Texte extrait —
┏━━
Les difficiles négociations à l'OMC se prolongent encore une fois un peu plus
Plus de 24 heures après la date butoir initiale, les négociateurs continuaient leurs discussions à la 12e conférence ministérielle de l'OMC pour tenter d'arracher in extremis des accords sur les vaccins anti-Covid-19, la pêche ou la sécurité alimentaire.
Le ministre indien du Commerce, Piyush Goyal, présenté tout au long de la conférence comme l'empêcheur de tourner en rond par de nombreuses délégations, a tenu cour dans un des rares lieux du siège de l'Organisation mondiale du commerce (OMC), où médias et négociateurs peuvent se croiser.
"L'Inde est convaincue que cette réunion ministérielle sera l'une des plus réussies que l'OMC ait connues depuis longtemps", a-t-il déclaré aux journalistes massés autour de lui.
"Nous avons pris de solides décisions (...). Ce qui est bien c'est que rien n'est convenu tant que tout n'est pas convenu et je suis sûr que cet esprit nous aidera à surmonter l'obstacle", a-t-il dit.
┗━━
Matériel fourni —
┏━━
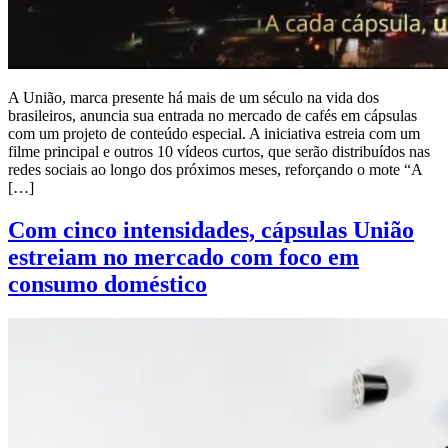
A União, marca presente há mais de um século na vida dos
brasileiros, anuncia sua entrada no mercado de cafés em cápsulas
com um projeto de conteúdo especial. A iniciativa estreia com um
filme principal e outros 10 vídeos curtos, que serão distribuídos nas
redes sociais ao longo dos próximos meses, reforçando o mote “A
[…]
Com cinco intensidades, cápsulas União
estreiam no mercado com foco em
consumo doméstico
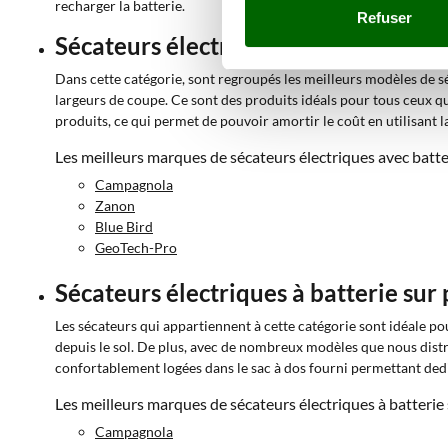
recharger la batterie.
Refuser
Sécateurs électriques avec batterie à
Dans cette catégorie, sont regroupés les meilleurs modèles de 
largeurs de coupe. Ce sont des produits idéals pour tous ceux qu
produits, ce qui permet de pouvoir amortir le coût en utilisant l
Les meilleurs marques de sécateurs électriques avec batter
Campagnola
Zanon
Blue Bird
GeoTech-Pro
Sécateurs électriques à batterie sur 
Les sécateurs qui appartiennent à cette catégorie sont idéale pou
depuis le sol. De plus, avec de nombreux modèles que nous distri
confortablement logées dans le sac à dos fourni permettant dedi
Les meilleurs marques de sécateurs électriques à batterie 
Campagnola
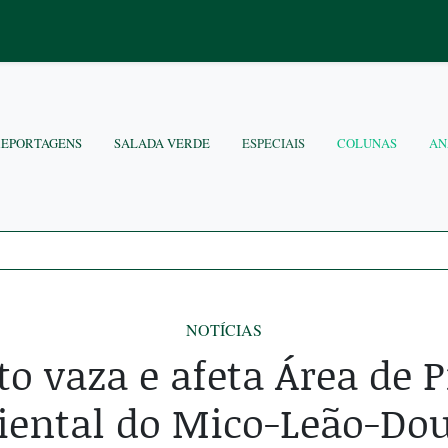
REPORTAGENS
SALADA VERDE
ESPECIAIS
COLUNAS
AN
NOTÍCIAS
o vaza e afeta Área de 
ental do Mico-Leão-Do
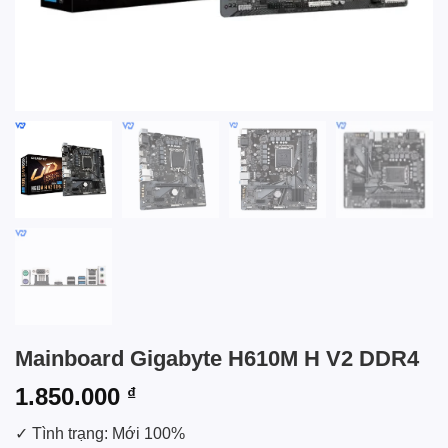
Mainboard Gigabyte H610M H V2 DDR4
1.850.000
₫
✓ Tình trạng: Mới 100%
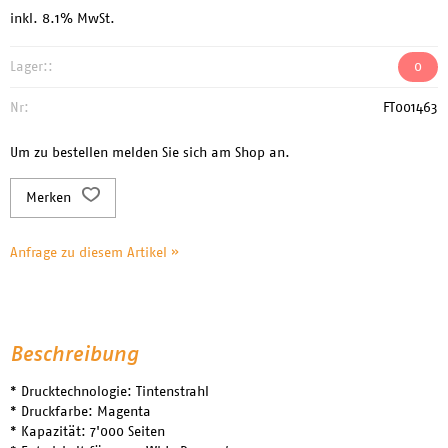
inkl. 8.1% MwSt.
Lager::
0
Nr:
FT001463
Um zu bestellen melden Sie sich am Shop an.
Merken
Anfrage zu diesem Artikel »
Beschreibung
* Drucktechnologie: Tintenstrahl
* Druckfarbe: Magenta
* Kapazität: 7'000 Seiten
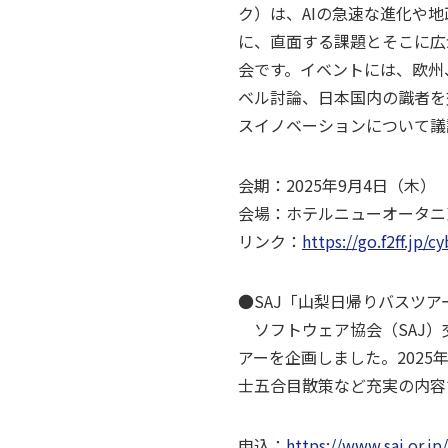
ク）は、AIの急速な進化や
に、直面する課題とそこに広
会です。イベントには、欧州
ベル討論、日本国内の識者を
スイノベーションについて議
会期：2025年9月4日（木）
会場：ホテルニューオータニ
リンク：
https://go.f2ff.jp/
●SAJ「山梨日帰りバスツアー
ソフトウェア協会（SAJ）
アーを企画しました。202
士五合目散策など充実の内容で
申込：
https://www.saj.or.j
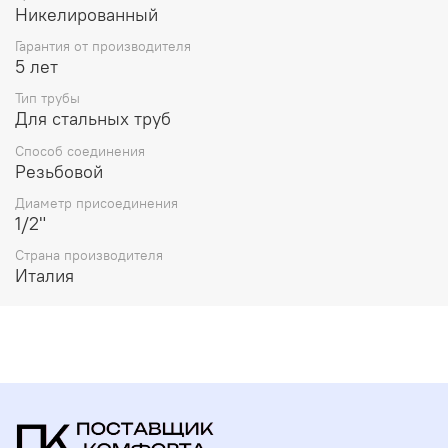
Никелированный
Гарантия от производителя
5 лет
Тип трубы
Для стальных труб
Способ соединения
Резьбовой
Диаметр присоединения
1/2"
Страна производителя
Италия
┗━━
Consigne — D'après l'article sur les négociations à l'OMC, quel poste occupe Piyush Goyal ?

Solution détaillée — Il est le ministre indien du Commerce.